## Descripción de la tarea
Localiza en las entradas que aparecen a continuación cada línea que contenga la palabra "כרטיס" y cópiala tal como figura.

## Material de trabajo
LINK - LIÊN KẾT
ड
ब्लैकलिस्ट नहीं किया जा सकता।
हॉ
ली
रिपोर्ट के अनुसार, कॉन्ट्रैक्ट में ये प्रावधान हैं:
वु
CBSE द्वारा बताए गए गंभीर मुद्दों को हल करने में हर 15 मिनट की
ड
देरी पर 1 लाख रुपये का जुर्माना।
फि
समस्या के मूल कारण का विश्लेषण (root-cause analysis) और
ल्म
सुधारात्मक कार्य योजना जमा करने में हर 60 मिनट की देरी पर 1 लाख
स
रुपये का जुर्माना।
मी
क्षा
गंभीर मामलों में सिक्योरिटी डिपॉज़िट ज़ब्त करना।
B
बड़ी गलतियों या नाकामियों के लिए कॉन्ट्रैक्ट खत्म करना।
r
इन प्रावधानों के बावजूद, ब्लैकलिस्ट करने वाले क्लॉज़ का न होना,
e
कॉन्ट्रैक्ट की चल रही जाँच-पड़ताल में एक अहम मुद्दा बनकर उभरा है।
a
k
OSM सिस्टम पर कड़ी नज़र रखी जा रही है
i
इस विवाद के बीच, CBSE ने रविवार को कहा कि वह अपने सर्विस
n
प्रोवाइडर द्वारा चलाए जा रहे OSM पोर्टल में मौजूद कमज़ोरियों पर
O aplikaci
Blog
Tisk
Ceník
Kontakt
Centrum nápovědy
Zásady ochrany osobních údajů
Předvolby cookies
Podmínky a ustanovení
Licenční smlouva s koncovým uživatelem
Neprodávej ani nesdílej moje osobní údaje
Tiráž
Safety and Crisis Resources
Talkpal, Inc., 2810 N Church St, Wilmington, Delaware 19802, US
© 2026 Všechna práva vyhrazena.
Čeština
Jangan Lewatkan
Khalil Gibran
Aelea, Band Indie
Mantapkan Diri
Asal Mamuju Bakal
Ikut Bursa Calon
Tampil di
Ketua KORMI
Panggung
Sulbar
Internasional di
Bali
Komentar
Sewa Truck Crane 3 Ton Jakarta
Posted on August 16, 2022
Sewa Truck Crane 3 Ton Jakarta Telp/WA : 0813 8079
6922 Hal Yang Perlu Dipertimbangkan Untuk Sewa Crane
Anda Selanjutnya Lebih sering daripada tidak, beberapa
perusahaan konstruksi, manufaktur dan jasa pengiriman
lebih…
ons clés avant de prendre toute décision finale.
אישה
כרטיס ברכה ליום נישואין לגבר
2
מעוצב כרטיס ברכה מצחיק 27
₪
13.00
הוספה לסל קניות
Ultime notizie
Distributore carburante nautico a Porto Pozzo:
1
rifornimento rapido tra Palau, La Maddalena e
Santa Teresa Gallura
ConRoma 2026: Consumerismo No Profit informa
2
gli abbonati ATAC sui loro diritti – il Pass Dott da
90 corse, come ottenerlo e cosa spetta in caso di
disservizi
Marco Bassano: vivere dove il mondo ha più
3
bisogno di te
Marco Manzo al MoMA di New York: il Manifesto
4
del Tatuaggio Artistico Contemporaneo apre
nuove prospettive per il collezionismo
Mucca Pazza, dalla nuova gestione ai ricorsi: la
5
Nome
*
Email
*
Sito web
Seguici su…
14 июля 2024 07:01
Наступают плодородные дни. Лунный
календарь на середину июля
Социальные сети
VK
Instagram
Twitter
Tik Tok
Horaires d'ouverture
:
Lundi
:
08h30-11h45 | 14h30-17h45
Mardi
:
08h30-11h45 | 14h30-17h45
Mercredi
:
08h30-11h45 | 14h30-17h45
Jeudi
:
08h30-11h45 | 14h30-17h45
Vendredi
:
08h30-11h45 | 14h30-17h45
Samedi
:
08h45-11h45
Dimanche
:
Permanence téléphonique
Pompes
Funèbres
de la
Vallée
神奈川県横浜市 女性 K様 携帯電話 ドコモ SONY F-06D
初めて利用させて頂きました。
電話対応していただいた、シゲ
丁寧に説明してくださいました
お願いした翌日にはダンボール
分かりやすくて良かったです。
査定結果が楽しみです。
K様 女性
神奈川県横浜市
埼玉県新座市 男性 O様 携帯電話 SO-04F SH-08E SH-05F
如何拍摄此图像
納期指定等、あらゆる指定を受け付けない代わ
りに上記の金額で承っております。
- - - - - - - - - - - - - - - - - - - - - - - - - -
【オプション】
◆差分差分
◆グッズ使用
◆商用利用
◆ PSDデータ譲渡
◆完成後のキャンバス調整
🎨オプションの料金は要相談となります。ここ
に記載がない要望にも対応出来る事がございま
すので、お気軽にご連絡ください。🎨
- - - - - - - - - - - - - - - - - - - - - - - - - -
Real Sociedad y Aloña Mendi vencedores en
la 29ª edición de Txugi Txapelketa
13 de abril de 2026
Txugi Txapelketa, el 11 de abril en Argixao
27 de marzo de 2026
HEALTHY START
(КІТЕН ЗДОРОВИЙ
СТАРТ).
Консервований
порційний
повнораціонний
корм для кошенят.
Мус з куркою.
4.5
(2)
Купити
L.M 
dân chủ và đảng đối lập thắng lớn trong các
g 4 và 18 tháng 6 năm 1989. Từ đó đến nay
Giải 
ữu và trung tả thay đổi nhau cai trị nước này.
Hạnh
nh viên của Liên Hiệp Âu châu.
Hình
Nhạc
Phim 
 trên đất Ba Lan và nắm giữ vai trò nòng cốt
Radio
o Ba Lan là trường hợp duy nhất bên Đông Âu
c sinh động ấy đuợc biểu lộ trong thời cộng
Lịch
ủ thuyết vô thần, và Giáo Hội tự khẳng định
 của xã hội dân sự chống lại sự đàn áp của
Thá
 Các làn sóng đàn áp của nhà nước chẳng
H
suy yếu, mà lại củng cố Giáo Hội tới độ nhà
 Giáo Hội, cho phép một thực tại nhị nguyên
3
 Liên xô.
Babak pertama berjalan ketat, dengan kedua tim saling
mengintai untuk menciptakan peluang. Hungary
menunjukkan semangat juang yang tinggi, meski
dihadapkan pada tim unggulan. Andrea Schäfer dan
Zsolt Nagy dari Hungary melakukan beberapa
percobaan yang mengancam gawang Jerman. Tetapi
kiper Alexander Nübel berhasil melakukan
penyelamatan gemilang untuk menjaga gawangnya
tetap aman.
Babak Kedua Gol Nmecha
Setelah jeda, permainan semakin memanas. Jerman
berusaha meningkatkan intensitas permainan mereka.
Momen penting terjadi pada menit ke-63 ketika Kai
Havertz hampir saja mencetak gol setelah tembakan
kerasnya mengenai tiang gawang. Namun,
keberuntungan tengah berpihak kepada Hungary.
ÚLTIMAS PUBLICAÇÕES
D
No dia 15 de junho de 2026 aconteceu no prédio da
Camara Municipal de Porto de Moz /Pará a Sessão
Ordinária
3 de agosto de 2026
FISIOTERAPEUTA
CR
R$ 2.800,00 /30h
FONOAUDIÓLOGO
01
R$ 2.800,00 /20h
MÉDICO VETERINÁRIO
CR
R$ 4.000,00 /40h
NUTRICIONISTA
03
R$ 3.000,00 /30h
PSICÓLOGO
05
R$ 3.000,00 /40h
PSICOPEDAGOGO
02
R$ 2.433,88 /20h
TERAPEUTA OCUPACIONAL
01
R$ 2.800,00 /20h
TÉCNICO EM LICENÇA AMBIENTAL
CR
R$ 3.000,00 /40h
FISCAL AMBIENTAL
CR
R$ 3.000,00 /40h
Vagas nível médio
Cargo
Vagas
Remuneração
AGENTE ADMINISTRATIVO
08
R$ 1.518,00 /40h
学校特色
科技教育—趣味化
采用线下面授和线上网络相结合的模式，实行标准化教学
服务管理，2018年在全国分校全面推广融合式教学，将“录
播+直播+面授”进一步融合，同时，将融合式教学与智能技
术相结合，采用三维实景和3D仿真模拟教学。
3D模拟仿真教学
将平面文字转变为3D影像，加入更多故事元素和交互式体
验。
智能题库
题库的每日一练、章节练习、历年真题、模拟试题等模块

## Solución del problema
כרטיס ברכה ליום נישואין לגבר
מעוצב כרטיס ברכה מצחיק 27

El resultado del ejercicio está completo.